> [EXERCISE PROMPT] Reproduce the lines from the line with "устойчивых моделей, внедрение становится" up to and including the line with "Дык Фат поддержал", copying them exactly and giving only those lines.

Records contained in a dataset

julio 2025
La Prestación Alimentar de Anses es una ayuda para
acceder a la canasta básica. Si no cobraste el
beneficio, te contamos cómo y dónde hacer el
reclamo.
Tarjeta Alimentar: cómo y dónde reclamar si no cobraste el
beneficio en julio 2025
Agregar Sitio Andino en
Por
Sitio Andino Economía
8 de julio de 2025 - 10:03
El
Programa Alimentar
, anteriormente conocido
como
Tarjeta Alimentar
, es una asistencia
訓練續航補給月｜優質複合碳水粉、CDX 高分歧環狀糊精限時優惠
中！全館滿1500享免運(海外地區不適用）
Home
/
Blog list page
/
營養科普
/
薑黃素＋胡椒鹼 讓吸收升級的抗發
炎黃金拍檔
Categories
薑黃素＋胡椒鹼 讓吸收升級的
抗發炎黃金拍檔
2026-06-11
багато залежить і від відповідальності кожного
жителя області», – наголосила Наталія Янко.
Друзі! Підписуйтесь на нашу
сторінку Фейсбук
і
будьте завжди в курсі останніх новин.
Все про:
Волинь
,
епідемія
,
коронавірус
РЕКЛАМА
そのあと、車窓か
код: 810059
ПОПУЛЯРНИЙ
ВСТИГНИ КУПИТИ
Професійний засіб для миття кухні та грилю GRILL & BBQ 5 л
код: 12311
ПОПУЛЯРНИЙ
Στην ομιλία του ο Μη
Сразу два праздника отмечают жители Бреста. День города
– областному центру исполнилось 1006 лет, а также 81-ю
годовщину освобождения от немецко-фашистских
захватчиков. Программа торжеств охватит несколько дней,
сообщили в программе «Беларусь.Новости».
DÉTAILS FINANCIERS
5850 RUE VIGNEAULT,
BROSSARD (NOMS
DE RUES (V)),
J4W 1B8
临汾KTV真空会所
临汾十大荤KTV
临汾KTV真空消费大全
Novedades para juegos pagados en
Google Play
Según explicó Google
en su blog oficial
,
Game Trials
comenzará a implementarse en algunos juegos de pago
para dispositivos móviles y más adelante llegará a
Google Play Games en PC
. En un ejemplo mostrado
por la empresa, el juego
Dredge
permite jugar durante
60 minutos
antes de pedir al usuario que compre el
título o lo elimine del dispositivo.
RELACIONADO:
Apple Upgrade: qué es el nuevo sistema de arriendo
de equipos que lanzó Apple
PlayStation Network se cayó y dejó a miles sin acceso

==

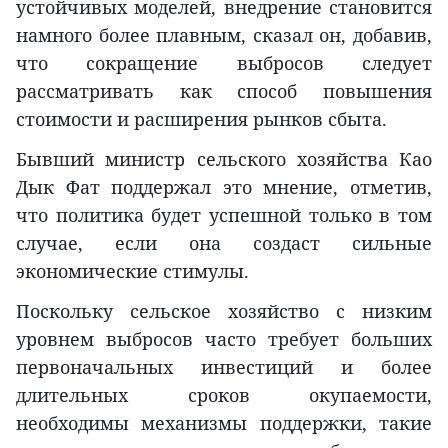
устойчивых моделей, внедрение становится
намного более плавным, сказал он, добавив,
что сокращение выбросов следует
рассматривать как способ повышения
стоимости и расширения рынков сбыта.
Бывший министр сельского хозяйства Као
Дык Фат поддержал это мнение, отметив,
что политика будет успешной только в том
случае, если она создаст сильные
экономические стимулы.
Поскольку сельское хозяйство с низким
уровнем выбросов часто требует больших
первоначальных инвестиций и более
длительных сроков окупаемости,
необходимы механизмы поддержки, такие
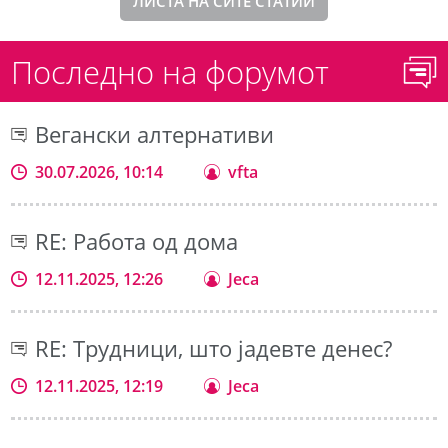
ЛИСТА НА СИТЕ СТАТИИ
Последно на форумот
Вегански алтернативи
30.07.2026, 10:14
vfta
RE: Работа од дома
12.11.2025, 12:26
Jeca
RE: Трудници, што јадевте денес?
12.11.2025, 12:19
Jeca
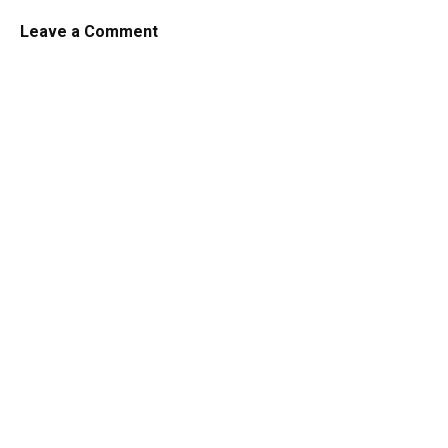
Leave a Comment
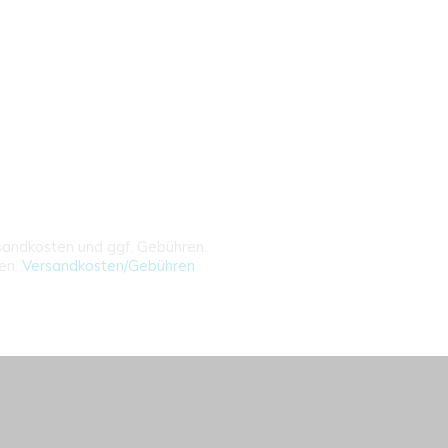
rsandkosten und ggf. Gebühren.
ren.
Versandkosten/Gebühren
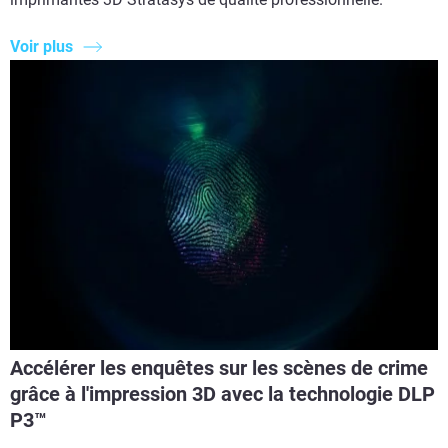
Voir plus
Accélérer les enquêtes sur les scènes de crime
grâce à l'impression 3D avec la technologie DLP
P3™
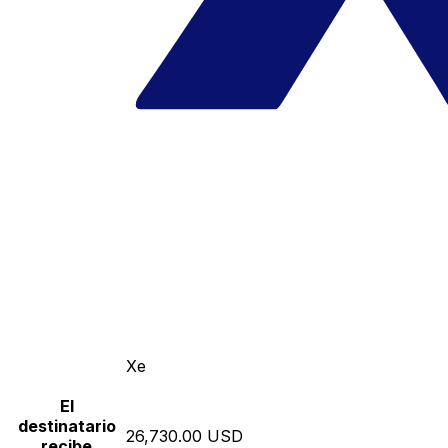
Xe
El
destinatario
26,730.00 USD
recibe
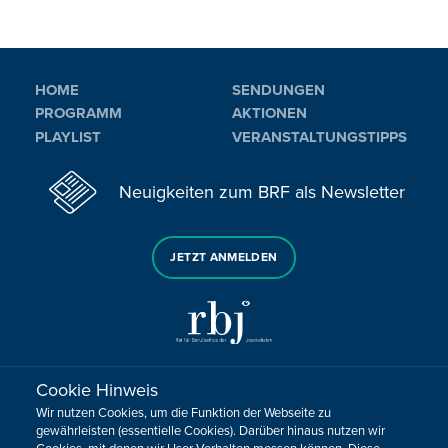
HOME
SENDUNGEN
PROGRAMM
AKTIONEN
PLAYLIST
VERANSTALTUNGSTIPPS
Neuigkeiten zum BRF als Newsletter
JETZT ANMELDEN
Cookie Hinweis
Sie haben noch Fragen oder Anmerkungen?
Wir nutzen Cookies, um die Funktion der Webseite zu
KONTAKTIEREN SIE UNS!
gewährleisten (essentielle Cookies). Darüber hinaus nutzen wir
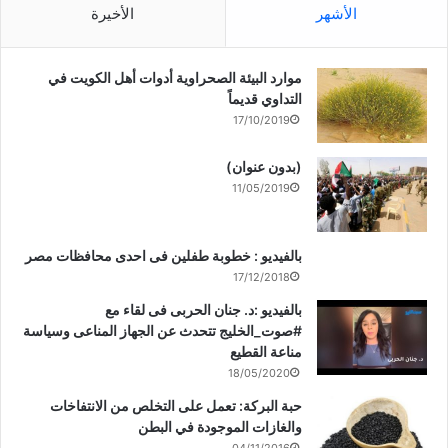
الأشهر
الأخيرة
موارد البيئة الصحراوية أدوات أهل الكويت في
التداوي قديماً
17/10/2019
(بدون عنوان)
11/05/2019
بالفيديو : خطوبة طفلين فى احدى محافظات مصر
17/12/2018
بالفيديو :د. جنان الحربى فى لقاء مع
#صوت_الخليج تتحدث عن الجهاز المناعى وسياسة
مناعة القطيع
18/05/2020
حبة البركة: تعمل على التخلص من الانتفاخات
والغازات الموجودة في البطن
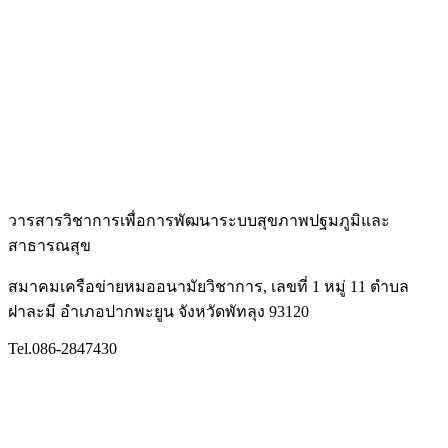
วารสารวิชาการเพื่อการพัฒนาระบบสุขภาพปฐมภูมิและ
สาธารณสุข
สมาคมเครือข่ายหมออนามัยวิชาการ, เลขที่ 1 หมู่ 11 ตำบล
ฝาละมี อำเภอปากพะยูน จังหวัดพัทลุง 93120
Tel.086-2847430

> [TASK RESULT]
устойчивых моделей, внедрение становится
намного более плавным, сказал он, добавив,
что сокращение выбросов следует
рассматривать как способ повышения
стоимости и расширения рынков сбыта.
Бывший министр сельского хозяйства Као
Дык Фат поддержал это мнение, отметив,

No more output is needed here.